If approved by the House, the politician’s removal would mark the first in state history.
Members of the South Carolina Senate voted on April 21 to remove the state’s embattled treasurer for “willful neglect” of his duties, sending the matter to the state House for consideration.
The 33–8 vote followed an hours-long hearing of the full Senate, during which state Sens. Larry Grooms and Stephen Goldfinch, both Republicans, pushed for state Treasurer Curtis Loftis’s removal over a $1.8 billion accounting error.
“The big secret of Treasurer Loftis, the one that he’s kept hidden away, is that there are hundreds and hundreds and hundreds of millions of dollars in errors in the Treasury books today, and he doesn’t know how to fix them,” Grooms said in opening the hearing.
A state Senate Finance subcommittee report released last month said Loftis, a Republican, “failed to maintain the integrity” of South Carolina’s banking and investment records after state officials were alerted to an unexplained $1.8 billion in funds under his office’s exclusive control.
An outside forensic audit determined that most of the funds in question were not real cash but the result of bookkeeping errors that followed the state’s transition to a new accounting system in the 2010s.
Loftis, now in his fourth term, was first elected treasurer in 2010 and has held the office since.
While two other public officials have resigned in connection with the state’s accounting issues, Loftis, Grooms said, “remains defiant and refuses to take responsibility for his failures.”
Loftis, defending his record, likened himself to President Donald Trump, who vociferously denounced various investigations related to his affairs.
“I’m inspired by President Trump, and I, too, will not back down,” Loftis said.

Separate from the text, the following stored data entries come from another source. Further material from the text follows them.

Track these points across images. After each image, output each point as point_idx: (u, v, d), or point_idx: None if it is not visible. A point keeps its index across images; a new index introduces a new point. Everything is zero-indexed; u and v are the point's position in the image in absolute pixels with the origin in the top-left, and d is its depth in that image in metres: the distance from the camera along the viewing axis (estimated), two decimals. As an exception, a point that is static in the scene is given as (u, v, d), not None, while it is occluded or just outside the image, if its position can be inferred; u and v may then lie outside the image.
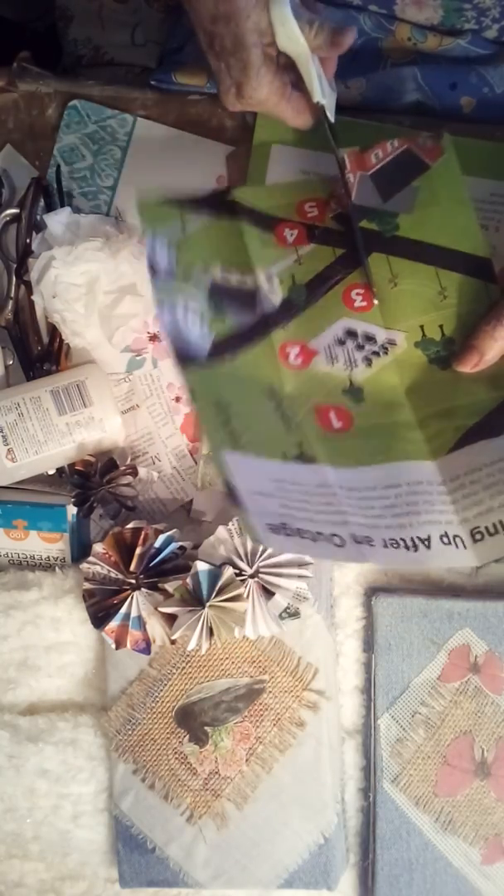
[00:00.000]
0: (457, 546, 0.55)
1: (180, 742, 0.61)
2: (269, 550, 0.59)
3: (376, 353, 0.60)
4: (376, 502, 0.56)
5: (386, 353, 0.60)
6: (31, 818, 0.62)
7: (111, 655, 0.62)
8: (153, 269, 0.58)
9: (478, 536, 0.55)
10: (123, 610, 0.59)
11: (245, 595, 0.58)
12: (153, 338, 0.67)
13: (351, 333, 0.61)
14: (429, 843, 0.60)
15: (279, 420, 0.58)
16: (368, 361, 0.60)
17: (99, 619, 0.59)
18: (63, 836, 0.63)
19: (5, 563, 0.65)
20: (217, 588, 0.57)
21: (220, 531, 0.59)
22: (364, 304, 0.61)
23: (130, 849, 0.62)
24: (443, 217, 0.61)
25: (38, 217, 0.66)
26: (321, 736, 0.60)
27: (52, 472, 0.65)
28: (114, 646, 0.59)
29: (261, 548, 0.59)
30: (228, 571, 0.58)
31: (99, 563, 0.60)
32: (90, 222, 0.65)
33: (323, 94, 0.58)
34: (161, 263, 0.58)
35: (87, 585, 0.60)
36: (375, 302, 0.61)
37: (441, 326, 0.60)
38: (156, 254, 0.58)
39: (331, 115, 0.59)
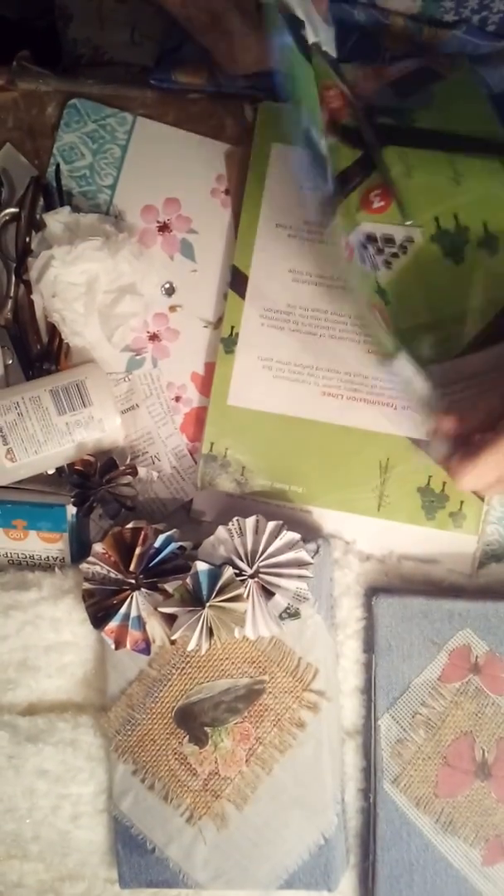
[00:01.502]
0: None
1: (180, 742, 0.61)
2: (270, 550, 0.59)
3: (395, 255, 0.61)
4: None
5: (405, 252, 0.60)
6: (31, 818, 0.62)
7: (111, 656, 0.62)
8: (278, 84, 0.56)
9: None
10: (123, 610, 0.59)
11: (245, 595, 0.58)
12: (153, 337, 0.67)
13: (371, 238, 0.61)
14: (429, 843, 0.60)
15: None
16: (388, 264, 0.60)
17: (98, 619, 0.59)
18: (62, 837, 0.63)
19: (5, 564, 0.65)
20: (217, 588, 0.57)
21: (220, 531, 0.59)
22: (382, 203, 0.60)
23: (130, 849, 0.62)
24: (459, 108, 0.61)
25: (38, 216, 0.66)
26: (321, 737, 0.60)
27: (51, 471, 0.65)
28: (113, 646, 0.59)
29: (261, 548, 0.59)
30: (228, 571, 0.58)
31: (98, 563, 0.60)
32: (90, 221, 0.65)
33: (316, 33, 0.57)
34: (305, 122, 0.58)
35: (86, 585, 0.60)
36: (392, 201, 0.60)
37: (455, 215, 0.59)
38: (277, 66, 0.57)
39: (331, 51, 0.59)
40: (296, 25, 0.58)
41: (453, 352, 0.59)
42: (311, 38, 0.57)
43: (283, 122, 0.58)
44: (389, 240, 0.61)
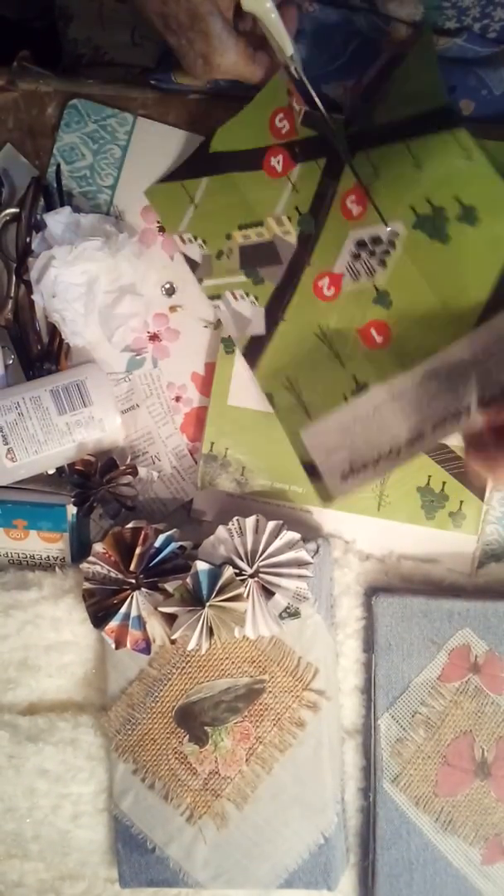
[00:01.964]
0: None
1: (180, 742, 0.61)
2: (270, 550, 0.59)
3: (387, 252, 0.61)
4: (423, 396, 0.60)
5: (394, 248, 0.61)
6: (31, 818, 0.62)
7: (111, 655, 0.62)
8: (192, 264, 0.65)
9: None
10: (123, 610, 0.59)
11: (245, 595, 0.58)
12: (153, 337, 0.67)
13: (361, 244, 0.62)
14: (429, 843, 0.60)
15: (334, 360, 0.62)
16: (383, 263, 0.61)
17: (99, 618, 0.59)
18: (63, 836, 0.63)
19: (5, 563, 0.65)
20: (217, 588, 0.57)
21: (220, 531, 0.59)
22: (360, 208, 0.61)
23: (130, 849, 0.62)
24: (411, 86, 0.61)
25: (38, 216, 0.66)
26: (321, 736, 0.60)
27: (51, 471, 0.65)
28: (114, 646, 0.59)
29: (261, 547, 0.59)
30: (228, 571, 0.58)
31: (99, 563, 0.60)
32: (90, 222, 0.65)
33: (293, 47, 0.58)
34: (195, 255, 0.64)
35: (86, 585, 0.60)
36: (368, 202, 0.61)
37: (428, 199, 0.59)
38: (188, 250, 0.64)
39: (300, 68, 0.59)
40: (200, 158, 0.65)
41: (467, 327, 0.59)
42: (289, 52, 0.58)
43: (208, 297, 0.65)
44: (377, 240, 0.61)
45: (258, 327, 0.64)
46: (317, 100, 0.61)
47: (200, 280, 0.65)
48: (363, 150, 0.61)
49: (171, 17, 0.56)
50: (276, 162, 0.64)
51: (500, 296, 0.58)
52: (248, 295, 0.64)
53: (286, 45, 0.58)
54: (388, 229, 0.61)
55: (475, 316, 0.59)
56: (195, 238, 0.65)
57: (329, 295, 0.63)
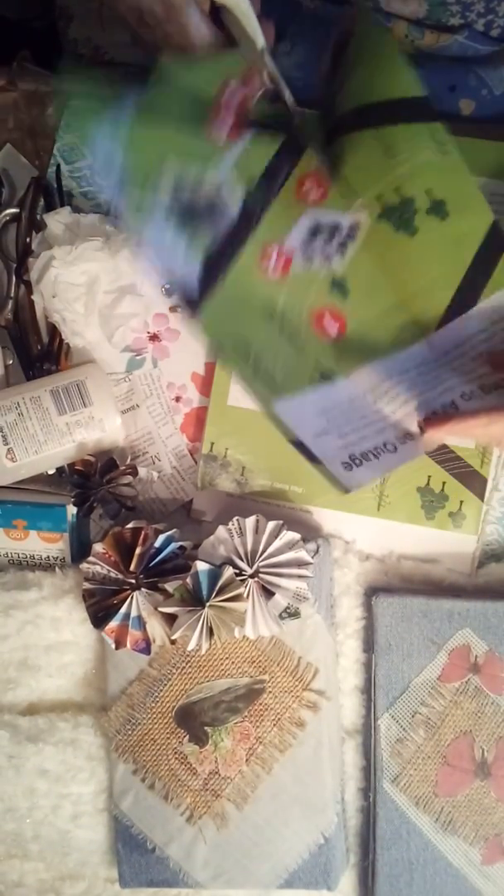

During prior Senate testimony, the treasurer indicated that the inexplicable funds not only existed but had been invested and were generating returns. After the audit, however, he claimed the report “validated what we’ve known all along,” a statement that Goldfinch derided as “a lie.”
The senator accused Loftis of attempting to cover up a serious error that he knew would damage his reputation.
Loftis’s attorneys downplayed the discrepancy as “an on-paper accounting error” and “an honest mistake.”